Exercise data -
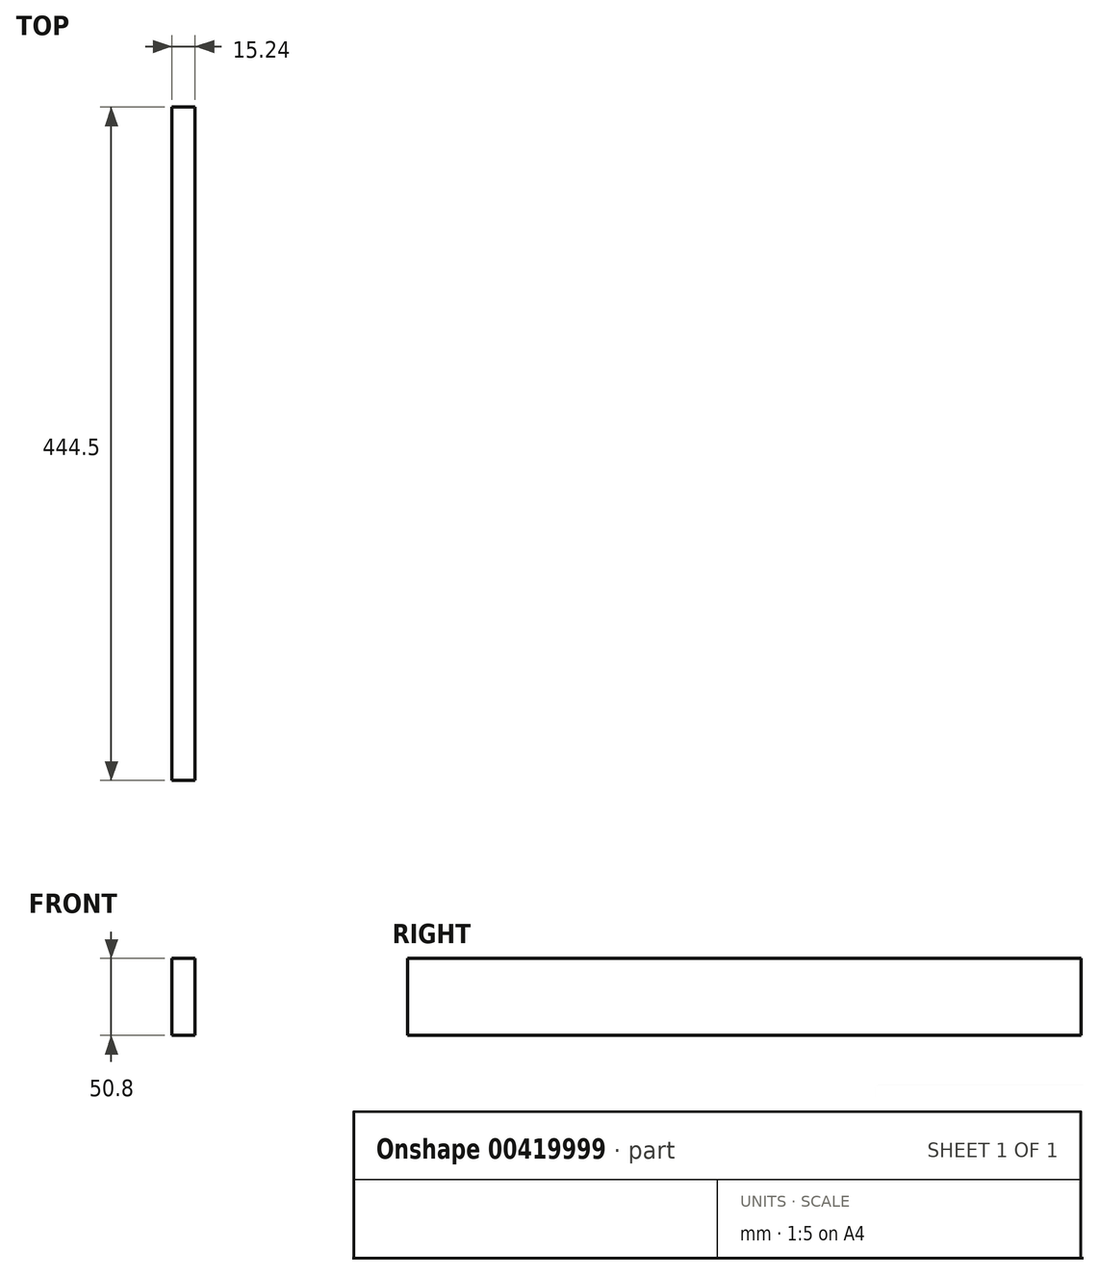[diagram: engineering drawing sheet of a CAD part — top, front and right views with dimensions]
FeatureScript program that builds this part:
annotation { "Feature Type Name" : "Feature", "Feature Type Description" : "" }
export const myFeature = defineFeature(function(context is Context, id is Id, definition is map)
    precondition{}
    {
        {
            var Q0;
            Q0=qCreatedBy(makeId("Front.planeOp"),FACE);
            var sketch = newSketch(context, id + "F0", { "sketchPlane" : qUnion([Q0])});
            skLineSegment(sketch, "E0.bottom", {"start": v(7.62, -25.4) * mm, "end": v(-7.62, -25.4) * mm});
            skLineSegment(sketch, "E0.top", {"start": v(7.62, 25.4) * mm, "end": v(-7.62, 25.4) * mm});
            skLineSegment(sketch, "E0.left", {"start": v(7.62, -25.4) * mm, "end": v(7.62, 25.4) * mm});
            skLineSegment(sketch, "E0.right", {"start": v(-7.62, -25.4) * mm, "end": v(-7.62, 25.4) * mm});
            skPoint(sketch, "E0.middle", {"position": v(0, 0) * mm});
            skSolve(sketch);
        }
        {
            var Q0;
            Q0=makeQuery(id+"F0.imprint","IMPRINT",FACE,{"disambiguationData":[TD([[makeQuery(id+"F0.imprint","IMPRINT",EDGE,{"derivedFrom":sQuery(id+"F0.wireOp",EDGE,"E0.bottom")}),-1.0]])]});
            extrude(context, id + "F1", {"entities" : qUnion([Q0]), "depth" : 444.5 * mm});
        }
    });
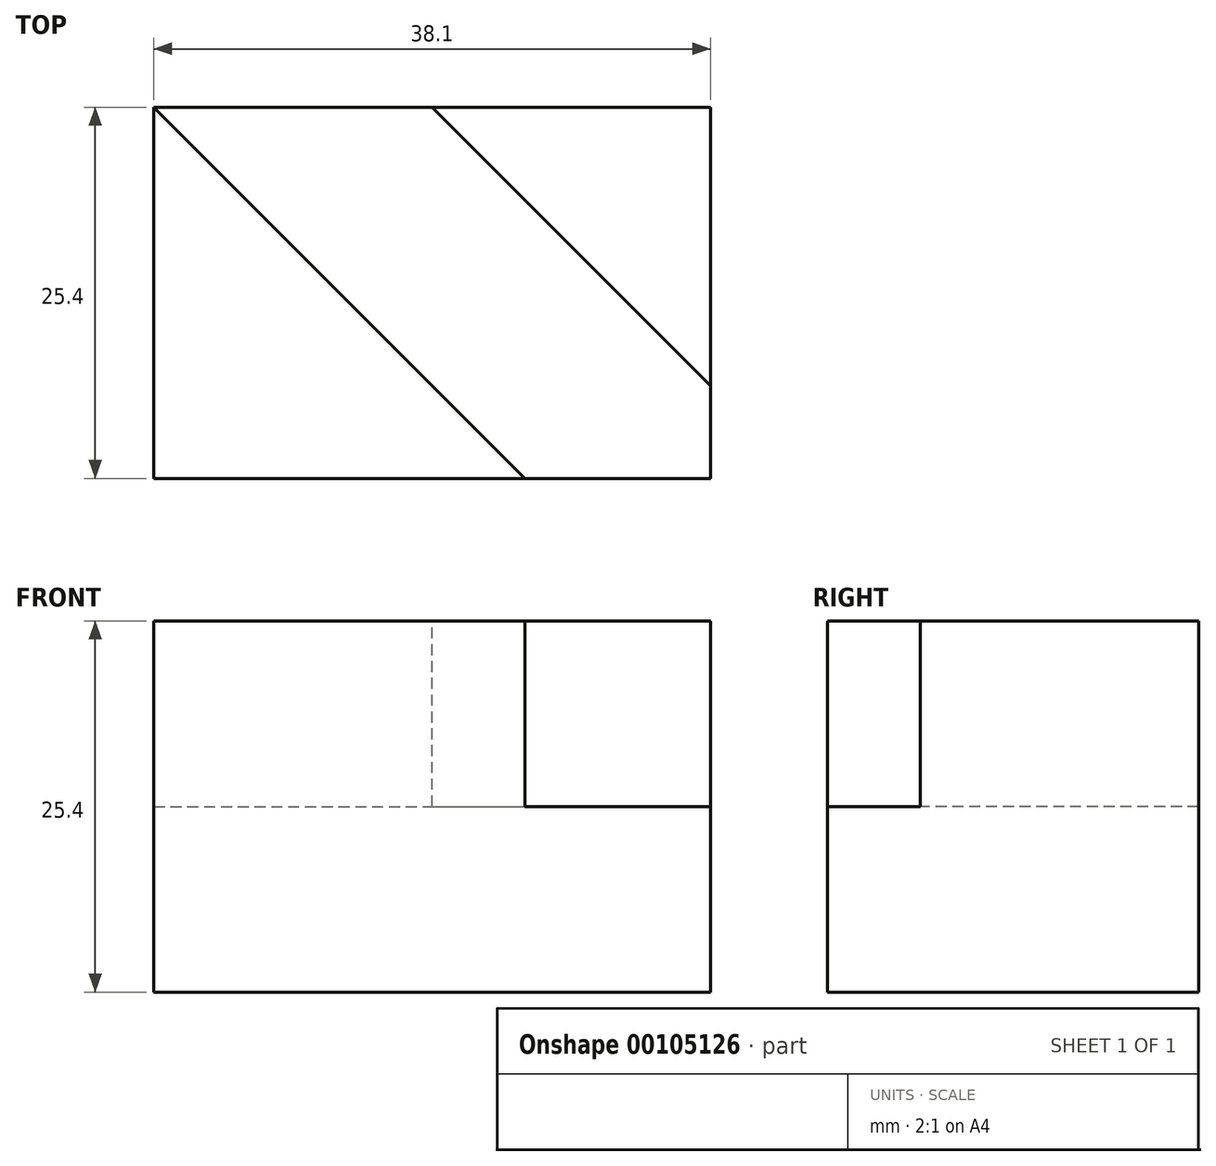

What needs to be done - Reproduce all of the records above with every occurrence of "E0.bottom" switched to "E0.base" and everything else unchanged, omitting the pictures.

Response to this exercise -
[diagram: engineering drawing sheet of a CAD part — top, front and right views with dimensions]
FeatureScript program that builds this part:
annotation { "Feature Type Name" : "Feature", "Feature Type Description" : "" }
export const myFeature = defineFeature(function(context is Context, id is Id, definition is map)
    precondition{}
    {
        {
            var Q0;
            Q0=qCreatedBy(makeId("Front.planeOp"),FACE);
            var sketch = newSketch(context, id + "F0", { "sketchPlane" : qUnion([Q0])});
            skLineSegment(sketch, "E0.base", {"start": v(7.62, -25.4) * mm, "end": v(-7.62, -25.4) * mm});
            skLineSegment(sketch, "E0.top", {"start": v(7.62, 25.4) * mm, "end": v(-7.62, 25.4) * mm});
            skLineSegment(sketch, "E0.left", {"start": v(7.62, -25.4) * mm, "end": v(7.62, 25.4) * mm});
            skLineSegment(sketch, "E0.right", {"start": v(-7.62, -25.4) * mm, "end": v(-7.62, 25.4) * mm});
            skPoint(sketch, "E0.middle", {"position": v(0, 0) * mm});
            skSolve(sketch);
        }
        {
            var Q0;
            Q0=makeQuery(id+"F0.imprint","IMPRINT",FACE,{"disambiguationData":[TD([[makeQuery(id+"F0.imprint","IMPRINT",EDGE,{"derivedFrom":sQuery(id+"F0.wireOp",EDGE,"E0.base")}),-1.0]])]});
            extrude(context, id + "F1", {"entities" : qUnion([Q0]), "depth" : 444.5 * mm});
        }
    });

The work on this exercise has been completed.